* **TASK INSTRUCTIONS**
Arrange the lines below as a JSON list of strings, one string per line and no blank lines. Begin at the line containing "family: Scrophulariaceae" and stop after the line containing "genus: Melospiza", including both.

==== DATA LISTING

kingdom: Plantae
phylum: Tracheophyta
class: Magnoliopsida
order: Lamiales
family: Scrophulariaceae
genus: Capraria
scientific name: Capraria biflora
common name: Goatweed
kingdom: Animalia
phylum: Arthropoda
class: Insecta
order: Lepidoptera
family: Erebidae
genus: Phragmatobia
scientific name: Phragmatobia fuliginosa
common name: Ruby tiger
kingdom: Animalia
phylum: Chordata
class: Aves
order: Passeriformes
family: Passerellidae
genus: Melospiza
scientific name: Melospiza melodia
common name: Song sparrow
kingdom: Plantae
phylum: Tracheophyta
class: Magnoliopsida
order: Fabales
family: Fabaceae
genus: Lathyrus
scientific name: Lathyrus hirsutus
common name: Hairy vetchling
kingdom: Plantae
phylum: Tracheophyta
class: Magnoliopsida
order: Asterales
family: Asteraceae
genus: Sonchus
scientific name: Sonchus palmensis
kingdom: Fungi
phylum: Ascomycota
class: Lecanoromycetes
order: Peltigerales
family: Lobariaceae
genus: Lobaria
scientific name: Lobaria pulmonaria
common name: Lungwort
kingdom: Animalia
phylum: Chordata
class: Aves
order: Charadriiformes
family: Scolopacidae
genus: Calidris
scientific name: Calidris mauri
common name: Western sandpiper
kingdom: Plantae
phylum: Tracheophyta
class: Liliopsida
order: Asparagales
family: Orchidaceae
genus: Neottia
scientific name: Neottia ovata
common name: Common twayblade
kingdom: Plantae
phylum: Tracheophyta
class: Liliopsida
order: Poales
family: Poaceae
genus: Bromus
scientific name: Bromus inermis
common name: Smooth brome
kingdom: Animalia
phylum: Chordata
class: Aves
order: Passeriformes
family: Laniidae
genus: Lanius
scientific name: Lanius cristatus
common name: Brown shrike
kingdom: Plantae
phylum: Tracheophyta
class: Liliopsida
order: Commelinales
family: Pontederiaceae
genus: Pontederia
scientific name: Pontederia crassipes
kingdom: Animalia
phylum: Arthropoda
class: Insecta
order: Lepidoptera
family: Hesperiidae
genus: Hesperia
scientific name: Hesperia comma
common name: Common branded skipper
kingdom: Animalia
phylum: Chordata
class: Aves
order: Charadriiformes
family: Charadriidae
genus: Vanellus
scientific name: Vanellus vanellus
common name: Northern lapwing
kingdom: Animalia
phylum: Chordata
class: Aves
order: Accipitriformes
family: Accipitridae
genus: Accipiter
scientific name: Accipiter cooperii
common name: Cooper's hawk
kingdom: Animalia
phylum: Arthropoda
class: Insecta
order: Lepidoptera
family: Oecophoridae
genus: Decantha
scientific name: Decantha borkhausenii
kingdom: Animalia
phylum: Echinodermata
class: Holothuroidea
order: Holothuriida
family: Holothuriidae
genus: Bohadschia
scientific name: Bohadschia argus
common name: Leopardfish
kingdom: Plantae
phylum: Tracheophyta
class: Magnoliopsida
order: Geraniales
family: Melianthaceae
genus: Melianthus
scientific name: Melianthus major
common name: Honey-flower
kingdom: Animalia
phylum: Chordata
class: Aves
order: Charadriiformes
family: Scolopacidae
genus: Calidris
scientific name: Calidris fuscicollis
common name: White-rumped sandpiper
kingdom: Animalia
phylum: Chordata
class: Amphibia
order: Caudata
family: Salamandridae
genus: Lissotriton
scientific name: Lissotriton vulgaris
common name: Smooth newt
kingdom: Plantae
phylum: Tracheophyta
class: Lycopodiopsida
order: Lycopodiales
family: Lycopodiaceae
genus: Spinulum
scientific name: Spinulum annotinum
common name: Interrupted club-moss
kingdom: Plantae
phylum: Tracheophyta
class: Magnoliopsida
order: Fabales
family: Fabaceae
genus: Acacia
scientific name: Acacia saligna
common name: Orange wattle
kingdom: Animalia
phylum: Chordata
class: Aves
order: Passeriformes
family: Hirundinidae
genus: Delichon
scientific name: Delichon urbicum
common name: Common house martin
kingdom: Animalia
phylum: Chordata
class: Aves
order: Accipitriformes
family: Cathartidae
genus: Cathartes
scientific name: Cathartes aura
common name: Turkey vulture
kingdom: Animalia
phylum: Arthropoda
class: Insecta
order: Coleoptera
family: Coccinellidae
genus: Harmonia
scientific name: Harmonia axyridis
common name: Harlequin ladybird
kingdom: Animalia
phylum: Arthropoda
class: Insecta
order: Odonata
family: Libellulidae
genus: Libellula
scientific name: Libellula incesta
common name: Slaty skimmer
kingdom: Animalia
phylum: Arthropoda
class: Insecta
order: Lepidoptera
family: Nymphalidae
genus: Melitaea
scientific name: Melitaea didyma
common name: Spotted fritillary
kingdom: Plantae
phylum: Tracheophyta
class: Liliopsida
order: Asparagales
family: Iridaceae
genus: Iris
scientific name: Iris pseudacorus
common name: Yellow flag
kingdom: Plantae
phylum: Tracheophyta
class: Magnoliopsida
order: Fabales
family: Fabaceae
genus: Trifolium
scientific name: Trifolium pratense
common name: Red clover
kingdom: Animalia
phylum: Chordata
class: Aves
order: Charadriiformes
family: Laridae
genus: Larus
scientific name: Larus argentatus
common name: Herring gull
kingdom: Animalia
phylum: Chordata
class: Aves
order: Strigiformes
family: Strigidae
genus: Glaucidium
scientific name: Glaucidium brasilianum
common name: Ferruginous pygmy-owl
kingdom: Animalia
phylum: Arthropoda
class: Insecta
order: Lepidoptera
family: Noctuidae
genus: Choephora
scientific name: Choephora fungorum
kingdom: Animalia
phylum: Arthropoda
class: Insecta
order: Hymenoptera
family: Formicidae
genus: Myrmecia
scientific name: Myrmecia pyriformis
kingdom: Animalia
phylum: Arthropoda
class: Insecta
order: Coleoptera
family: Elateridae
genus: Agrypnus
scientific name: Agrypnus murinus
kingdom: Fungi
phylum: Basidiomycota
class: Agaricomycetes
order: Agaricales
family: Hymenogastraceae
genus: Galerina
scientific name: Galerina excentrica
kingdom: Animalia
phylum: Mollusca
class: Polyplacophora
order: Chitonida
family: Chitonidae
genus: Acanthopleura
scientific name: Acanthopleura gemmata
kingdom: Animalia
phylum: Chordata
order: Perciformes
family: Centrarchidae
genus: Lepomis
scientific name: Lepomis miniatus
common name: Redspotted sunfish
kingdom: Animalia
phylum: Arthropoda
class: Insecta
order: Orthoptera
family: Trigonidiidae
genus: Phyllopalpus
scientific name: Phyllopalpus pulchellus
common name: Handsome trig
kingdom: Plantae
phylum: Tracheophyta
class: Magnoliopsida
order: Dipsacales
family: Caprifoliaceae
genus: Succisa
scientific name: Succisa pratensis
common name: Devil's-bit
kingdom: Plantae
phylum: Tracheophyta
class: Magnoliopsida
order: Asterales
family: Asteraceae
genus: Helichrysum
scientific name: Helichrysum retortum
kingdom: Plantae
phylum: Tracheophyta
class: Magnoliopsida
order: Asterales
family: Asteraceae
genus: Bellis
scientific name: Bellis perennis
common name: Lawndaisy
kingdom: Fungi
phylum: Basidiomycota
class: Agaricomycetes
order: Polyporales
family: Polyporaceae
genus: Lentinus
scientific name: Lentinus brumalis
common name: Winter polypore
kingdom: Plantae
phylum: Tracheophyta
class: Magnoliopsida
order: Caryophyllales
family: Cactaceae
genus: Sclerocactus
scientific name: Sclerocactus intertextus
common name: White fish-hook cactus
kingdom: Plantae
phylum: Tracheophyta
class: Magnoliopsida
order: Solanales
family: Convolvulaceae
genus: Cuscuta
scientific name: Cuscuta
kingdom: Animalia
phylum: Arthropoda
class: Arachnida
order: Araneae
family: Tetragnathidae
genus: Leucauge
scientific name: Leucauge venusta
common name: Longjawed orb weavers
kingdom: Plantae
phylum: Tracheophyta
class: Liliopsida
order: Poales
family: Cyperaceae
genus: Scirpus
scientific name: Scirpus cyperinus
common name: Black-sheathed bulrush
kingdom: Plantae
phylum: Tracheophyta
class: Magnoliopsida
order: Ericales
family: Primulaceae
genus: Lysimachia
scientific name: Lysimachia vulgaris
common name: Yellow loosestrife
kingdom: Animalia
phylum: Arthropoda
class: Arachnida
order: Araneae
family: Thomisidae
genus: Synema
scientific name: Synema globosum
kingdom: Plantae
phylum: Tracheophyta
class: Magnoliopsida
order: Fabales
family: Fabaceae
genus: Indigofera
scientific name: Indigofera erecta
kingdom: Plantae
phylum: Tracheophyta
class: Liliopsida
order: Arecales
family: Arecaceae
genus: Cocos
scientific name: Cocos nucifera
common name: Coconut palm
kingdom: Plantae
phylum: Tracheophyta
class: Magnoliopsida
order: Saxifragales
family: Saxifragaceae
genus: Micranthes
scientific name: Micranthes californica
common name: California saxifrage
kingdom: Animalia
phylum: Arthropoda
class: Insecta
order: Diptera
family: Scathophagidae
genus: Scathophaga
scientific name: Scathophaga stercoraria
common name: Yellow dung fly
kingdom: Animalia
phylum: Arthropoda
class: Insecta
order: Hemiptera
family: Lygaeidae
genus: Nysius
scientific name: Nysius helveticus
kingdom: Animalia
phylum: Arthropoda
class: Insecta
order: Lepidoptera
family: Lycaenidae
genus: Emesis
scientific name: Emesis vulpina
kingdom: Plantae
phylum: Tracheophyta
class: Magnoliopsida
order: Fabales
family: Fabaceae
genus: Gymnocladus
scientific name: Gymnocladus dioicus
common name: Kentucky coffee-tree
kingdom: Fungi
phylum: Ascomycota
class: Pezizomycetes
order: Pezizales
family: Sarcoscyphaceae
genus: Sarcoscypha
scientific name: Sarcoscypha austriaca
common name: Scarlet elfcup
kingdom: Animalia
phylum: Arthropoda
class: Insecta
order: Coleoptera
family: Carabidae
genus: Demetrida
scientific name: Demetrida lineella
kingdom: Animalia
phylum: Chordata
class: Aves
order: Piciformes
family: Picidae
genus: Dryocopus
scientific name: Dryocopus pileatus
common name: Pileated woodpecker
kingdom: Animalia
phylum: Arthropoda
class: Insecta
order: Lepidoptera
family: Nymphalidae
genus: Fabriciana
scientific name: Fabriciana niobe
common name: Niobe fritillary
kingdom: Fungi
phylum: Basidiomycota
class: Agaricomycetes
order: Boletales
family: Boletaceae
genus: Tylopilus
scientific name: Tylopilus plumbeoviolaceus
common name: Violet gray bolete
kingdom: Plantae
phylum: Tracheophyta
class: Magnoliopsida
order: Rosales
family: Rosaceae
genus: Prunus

========

* **TASK RESPONSE**
[
  "family: Scrophulariaceae",
  "genus: Capraria",
  "scientific name: Capraria biflora",
  "common name: Goatweed",
  "kingdom: Animalia",
  "phylum: Arthropoda",
  "class: Insecta",
  "order: Lepidoptera",
  "family: Erebidae",
  "genus: Phragmatobia",
  "scientific name: Phragmatobia fuliginosa",
  "common name: Ruby tiger",
  "kingdom: Animalia",
  "phylum: Chordata",
  "class: Aves",
  "order: Passeriformes",
  "family: Passerellidae",
  "genus: Melospiza"
]